Cleanroom images replace __ with _1776_:

Instance IDCleanroom image
abishekvashok__cmatrix.5c082c6programbench/abishekvashok_1776_cmatrix.5c082c6:task_cleanroom
agourlay__zip-password-finder.704700dprogrambench/agourlay_1776_zip-password-finder.704700d:task_cleanroom

ProgramBenchInstance.cleanroom_image(tag=...) returns the full reference.

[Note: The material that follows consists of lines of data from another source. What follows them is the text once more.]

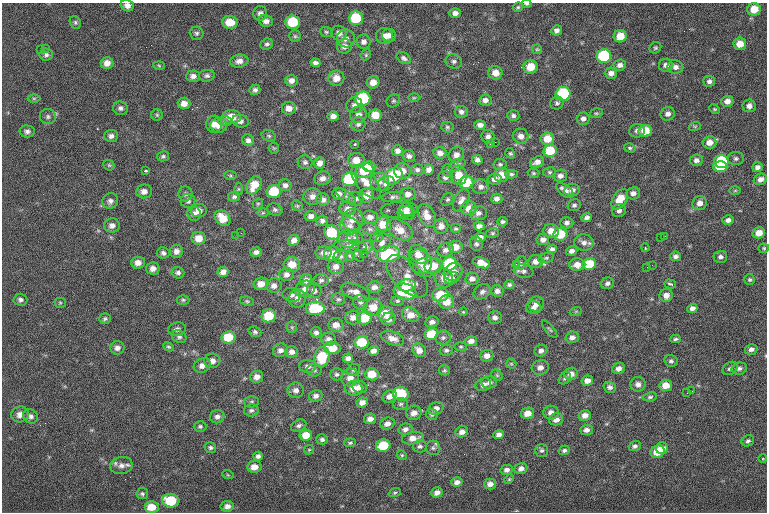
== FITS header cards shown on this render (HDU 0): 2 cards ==
NAXIS1  =                  765
NAXIS2  =                  510

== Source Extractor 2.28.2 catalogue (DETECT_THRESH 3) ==
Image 765 x 510 px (HDU 0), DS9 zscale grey, 1 PNG px = 1 image px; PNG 769 x 514 px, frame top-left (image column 1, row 510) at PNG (2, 3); each listed source drawn as its Kron ellipse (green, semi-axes under 4 px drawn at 4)
Background -1.32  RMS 6.6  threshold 19.9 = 3 sigma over >= 5 px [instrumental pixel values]
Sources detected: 429; all 429 listed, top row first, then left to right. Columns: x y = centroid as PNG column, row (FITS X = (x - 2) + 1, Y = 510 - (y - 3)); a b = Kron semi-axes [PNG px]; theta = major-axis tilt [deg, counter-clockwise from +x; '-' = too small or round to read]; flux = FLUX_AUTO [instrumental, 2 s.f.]
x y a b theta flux
527 4 5 3 - 620
127 5 7 5 -18 2100
518 7 5 4 - 610
754 9 6 6 - 6600
260 13 7 7 - 1700
455 13 6 5 - 1900
356 18 7 7 - 16000
266 21 7 6 - 2100
75 22 6 5 - 800
230 22 8 6 -5 6300
293 22 7 7 - 16000
557 30 5 5 - 1600
326 32 6 5 - 730
197 33 7 6 - 1100
339 33 8 7 - 2400
389 35 7 6 - 2300
295 36 5 5 - 740
384 36 9 8 - 3100
620 36 6 6 - 7100
346 38 9 9 - 2800
364 42 7 7 - 2000
267 44 6 5 - 1100
740 44 6 6 - 5300
344 46 7 7 - 2300
45 48 2 2 - 260
655 48 6 5 - 780
537 49 5 5 - 600
40 50 2 2 - 260
46 55 6 6 - 1200
366 55 6 5 - 560
604 56 7 7 - 32000
404 58 7 5 -34 1300
239 61 9 6 8 2400
454 61 8 7 - 1400
107 63 6 6 - 2900
315 63 5 4 - 1500
620 65 6 5 - 1800
666 65 7 6 - 2000
159 66 6 4 -3 560
531 67 7 6 - 8100
675 67 8 6 -10 2000
495 73 7 6 - 4100
611 73 6 5 - 2000
193 76 7 5 3 1900
207 76 8 6 2 1200
336 78 8 7 - 4200
291 81 6 6 - 2100
709 81 6 5 - 1400
373 82 6 6 - 3600
255 90 5 5 - 1200
563 94 7 7 - 32000
34 98 6 4 0 630
414 98 6 4 0 560
363 99 7 7 - 28000
485 100 6 5 - 1900
393 101 7 6 - 830
727 101 6 5 - 2600
184 103 6 5 - 3000
557 103 7 6 - 970
354 105 8 7 - 1600
749 106 6 6 - 2100
120 108 7 6 - 1400
289 108 7 6 - 3100
715 109 6 4 -26 530
461 112 6 6 - 1500
596 113 6 4 18 670
668 114 7 6 - 2000
157 115 6 5 - 730
358 115 8 8 - 2400
375 115 6 6 - 6700
333 116 5 5 - 2400
513 116 6 5 - 1200
48 117 8 7 - 1300
232 117 9 7 -3 5800
583 119 6 6 - 1800
225 121 7 5 0 900
240 121 8 6 -15 1900
214 124 8 8 - 3100
358 124 7 7 - 1400
480 125 6 4 -1 1900
219 126 8 7 - 3200
695 126 6 3 18 500
447 127 6 5 - 790
27 131 7 6 - 1500
637 131 7 6 - 1500
645 131 6 6 - 8400
111 136 7 6 - 1600
269 136 7 5 -16 830
521 136 8 7 - 2500
488 137 7 6 - 1800
547 139 7 6 - 6400
248 140 6 5 - 1600
495 142 2 2 - 3000
709 142 7 6 - 3600
355 144 3 3 - 620
490 144 2 2 - 3100
274 148 5 5 - 550
630 148 6 4 -15 770
397 151 5 5 - 1700
550 151 7 6 - 12000
440 153 6 6 - 2300
510 153 5 4 - 600
456 155 8 7 - 2400
163 156 6 5 - 820
409 156 6 5 - 1300
736 158 8 7 - 1200
356 160 8 7 - 4900
477 160 5 4 - 1500
696 160 6 5 - 1600
721 161 7 6 - 28000
305 162 7 7 - 1300
537 162 7 5 21 2300
320 163 6 5 - 2200
500 164 6 5 - 950
109 165 6 5 - 660
457 165 9 5 28 1100
369 167 6 5 - 4400
720 167 7 5 -1 19000
757 167 5 5 - 1800
365 170 9 7 19 13000
417 170 6 5 - 1100
429 170 5 5 - 2100
145 171 4 2 - 660
402 171 8 8 - 3800
448 171 7 5 -74 840
549 172 6 5 - 710
533 173 6 4 -16 650
511 174 6 4 0 800
459 175 9 8 - 5600
501 175 7 7 - 5200
230 176 6 4 -6 640
393 176 10 7 36 17000
560 176 7 6 - 1900
445 177 7 6 - 1300
323 178 8 7 - 2300
349 179 7 7 - 24000
495 179 7 5 6 2200
760 179 7 5 22 2400
366 182 20 9 -51 5900
380 182 9 9 - 2600
386 183 9 7 33 2000
466 183 7 6 - 13000
254 185 10 6 60 7000
285 185 6 6 - 1700
481 187 8 7 - 2100
238 189 6 4 -90 580
565 190 10 5 -38 2400
572 190 8 6 9 2000
144 191 8 7 - 2400
274 191 7 6 - 13000
735 191 6 4 1 520
633 193 7 6 - 2000
185 194 7 7 - 1100
339 194 7 6 - 2200
408 194 8 6 5 2300
367 195 8 7 - 4200
313 196 9 8 - 2600
346 196 11 5 -34 1600
234 197 6 5 - 1000
393 197 12 5 6 1400
323 199 6 6 - 2100
356 199 7 7 - 1400
448 199 7 5 42 890
497 199 6 5 - 1700
620 199 11 7 57 8500
110 201 8 7 - 1800
188 201 7 7 - 1500
461 201 12 7 65 2500
700 203 7 7 - 2600
258 204 6 5 - 590
574 205 7 5 27 1100
297 206 6 5 - 650
469 208 8 7 - 4100
348 209 8 7 - 2300
199 210 8 6 6 2800
275 210 8 6 -22 1200
399 210 19 8 2 1400
407 210 6 6 - 2000
619 211 7 6 - 1600
263 213 6 4 1 590
406 213 9 7 -11 2600
478 213 8 7 - 1800
194 214 7 6 - 1900
311 216 5 5 - 1800
427 216 12 8 -64 4600
370 217 8 6 -4 2200
587 217 5 4 - 1400
223 218 9 6 -45 6800
353 219 11 10 - 4300
728 220 6 5 - 1700
322 221 6 5 - 1200
502 222 5 5 - 900
567 223 7 5 2 1600
383 224 8 7 - 7500
112 225 8 7 - 2300
350 226 10 8 -17 2000
441 226 7 7 - 2600
479 226 5 4 - 1900
370 229 9 5 -15 1300
456 229 5 5 - 720
400 230 14 9 -31 5200
551 231 8 7 - 4300
241 233 3 2 - 300
332 233 8 6 -39 16000
492 233 6 5 - 740
759 233 6 5 - 4900
560 234 7 6 - 12000
236 235 2 2 - 270
665 236 3 2 - 310
355 237 8 7 - 1500
377 237 6 5 - 800
480 237 5 4 - 2400
199 238 7 6 - 4800
660 238 2 2 - 280
348 239 9 8 - 2900
294 240 6 5 - 2200
543 240 6 5 - 2200
382 243 10 8 49 2300
584 243 9 8 - 2300
476 244 7 6 - 1200
350 246 16 6 -3 2000
365 247 7 6 - 1600
455 247 7 6 - 4700
645 248 4 3 - 540
764 248 5 4 - 590
552 249 5 4 - 1200
446 250 8 7 - 1900
176 251 6 6 - 2200
572 251 6 4 19 1700
256 252 6 5 - 1700
163 253 6 5 - 1300
324 253 8 6 0 2500
332 254 8 7 - 6500
363 254 2 2 - 210
388 254 12 8 5 29000
357 255 9 3 -48 710
418 255 10 8 -48 4600
340 256 7 6 - 1200
350 256 5 5 - 630
676 256 5 4 - 1400
720 257 7 6 - 1500
546 258 8 4 15 720
536 261 7 6 - 2800
420 262 13 11 -53 4900
138 263 7 6 - 2800
482 263 9 5 -18 4700
521 263 7 5 66 1600
292 264 8 7 - 5700
449 264 7 6 - 22000
516 264 3 2 - 530
589 264 7 6 - 14000
577 265 8 6 0 3900
652 265 2 2 - 310
336 266 8 7 - 2500
434 266 9 7 19 6400
427 267 14 9 8 5000
647 267 2 2 - 300
153 269 6 6 - 2400
523 271 10 7 -8 1500
223 272 6 5 - 2000
453 272 10 8 37 2700
178 273 6 5 - 1300
286 274 7 6 - 2000
407 276 26 13 -46 6400
444 278 10 9 - 3500
451 278 7 6 - 2100
472 279 7 6 - 2000
306 280 6 6 - 2100
321 280 7 6 - 1300
750 280 5 5 - 800
607 283 7 5 26 1400
261 284 7 6 - 4500
670 284 6 3 -17 730
406 285 9 6 7 8200
509 285 5 4 - 940
274 286 8 7 - 2300
374 287 7 6 - 1900
305 289 10 8 19 3000
314 291 7 7 - 1800
497 291 6 6 - 1700
356 292 15 7 -21 3300
405 292 11 8 -10 16000
482 292 9 7 30 1600
291 295 9 7 -12 1600
440 295 8 7 - 11000
666 295 6 6 - 2800
297 298 9 8 - 2700
338 299 7 6 - 870
20 300 7 6 - 1400
183 300 6 4 0 730
247 301 7 4 -9 710
397 301 6 4 -2 720
360 302 8 7 - 1300
447 302 7 7 - 5700
60 303 5 5 - 580
536 304 8 7 - 2500
373 307 9 8 - 6300
533 307 7 6 - 1700
315 308 9 6 1 18000
692 308 5 4 - 2000
576 311 6 4 19 540
463 312 4 3 - 370
385 313 7 7 - 7100
411 315 9 7 -26 4900
269 316 7 6 - 14000
353 318 8 7 - 2600
365 318 7 6 - 11000
495 318 7 6 - 1800
105 319 6 5 - 880
388 319 7 6 - 2500
432 322 7 5 14 1800
336 325 7 7 - 3300
292 327 5 5 - 700
177 329 9 6 8 1600
550 329 11 3 -51 620
255 332 6 5 - 1000
316 332 5 5 - 1500
431 334 7 6 - 12000
179 337 7 6 - 1200
228 337 7 6 - 11000
572 337 7 5 15 1900
393 338 12 6 -19 3000
443 338 8 7 - 1300
329 339 7 6 - 2100
675 339 5 3 - 770
471 341 6 4 7 2400
362 342 7 6 - 15000
169 347 5 4 - 670
461 347 6 3 0 500
117 348 7 6 - 2000
332 348 8 6 -10 7800
751 349 6 5 - 1700
280 350 7 6 - 1900
419 350 7 6 - 2900
446 350 7 5 13 1000
373 351 5 5 - 2000
541 351 6 5 - 1600
292 352 6 6 - 2200
487 356 6 6 - 2600
322 357 10 7 75 15000
348 358 5 5 - 1800
212 361 8 7 - 2500
671 361 6 6 - 1100
511 364 5 5 - 490
202 366 8 7 - 2700
308 366 8 6 -6 1700
540 367 8 7 - 2500
619 368 6 5 - 2200
730 368 8 5 36 1300
739 368 8 6 12 1400
314 370 7 6 - 1100
353 370 7 5 31 840
445 370 5 5 - 680
337 374 6 6 - 1000
372 374 7 6 - 8100
571 374 7 6 - 3300
497 375 6 5 - 710
257 377 6 6 - 2500
350 378 9 8 - 3300
565 378 7 5 44 960
587 381 6 5 - 2800
489 382 8 6 1 1500
638 384 7 7 - 2100
483 385 8 6 20 2200
666 385 6 5 - 4800
360 387 7 6 - 2200
610 387 6 5 - 1300
354 388 8 7 - 4100
296 390 8 7 - 2300
692 391 2 2 - 200
687 393 2 2 - 210
401 394 8 6 -14 20000
316 396 7 5 12 1800
389 396 7 5 37 2200
650 397 7 4 8 920
252 402 7 5 1 840
362 402 5 5 - 2300
401 404 7 6 - 970
436 408 8 6 23 2100
251 410 7 6 - 1200
414 413 8 7 - 2800
527 413 6 5 - 4200
551 413 8 7 - 2500
20 414 9 8 - 2800
432 414 6 5 - 1100
585 415 6 5 - 2900
31 416 8 6 -37 1600
217 417 7 6 - 1800
370 419 6 5 - 2300
556 419 7 6 - 2700
387 424 7 6 - 2100
200 426 6 5 - 880
299 426 8 5 25 1200
405 429 7 5 11 1700
586 430 6 5 - 2000
462 432 6 5 - 2200
306 435 6 5 - 5800
499 435 5 4 - 1800
413 438 11 6 9 3600
322 439 6 5 - 1100
748 441 6 5 - 1000
350 443 6 3 6 700
383 446 7 6 - 15000
420 446 7 6 - 1100
635 446 6 4 21 1200
210 448 6 5 - 980
433 448 7 7 - 1200
662 448 6 6 - 3700
309 450 5 4 - 540
542 450 6 6 - 1000
564 450 5 4 - 1000
657 452 7 6 - 8800
402 455 5 4 - 590
258 456 5 4 - 1300
763 459 4 3 - 320
121 465 11 8 11 2700
254 467 7 6 - 3500
521 468 6 5 - 2000
507 470 6 5 - 1700
228 475 6 3 -18 410
509 479 5 4 - 530
457 482 6 5 - 1900
490 484 6 5 - 2200
437 492 6 5 - 2200
395 493 6 4 20 610
142 494 6 5 - 940
171 501 8 6 -8 19000
227 506 6 5 - 2000
152 507 7 6 - 7300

Every external call is injectable, so unit tests run without Docker:

kwargdefaultpurpose
image_pullerpull_cleanroom_imageswap in a no-op
artifact_extractorextract_cleanroom_artifactspopulate _inputs/ from a fixture
submission_packagerpackage_submissionuse a custom tar layout
pull_image=Falseskip the docker pull entirely
extract_artifacts=Falseskip extraction
runtime_check=Falseskip the docker/amd64 gate

A live test gated on CHIMERA_PROGRAMBENCH_LIVE=1 lives at tests/eval/test_programbench_inference.py::TestLiveInference.

Terminal window
chimera eval --benchmark programbench \
--model glm-5 \
--tasks-dir /path/to/ProgramBench/src/programbench/data/tasks \
--language rust \
--limit 5 \
--run-dir ./pb-runs/baseline-glm5
  • BenchmarkSkipped: docker not found — install Docker Desktop or the engine; verify with docker version.
  • BenchmarkSkipped: host arch <other> — switch to a linux/amd64 host, or set CHIMERA_PROGRAMBENCH_LIVE=1 to force a slow QEMU run.
  • Image pull fails — check the cleanroom image is published and your Docker is logged in if the registry is private.
  • programbench eval not found — install the upstream CLI per its README; verify with which programbench.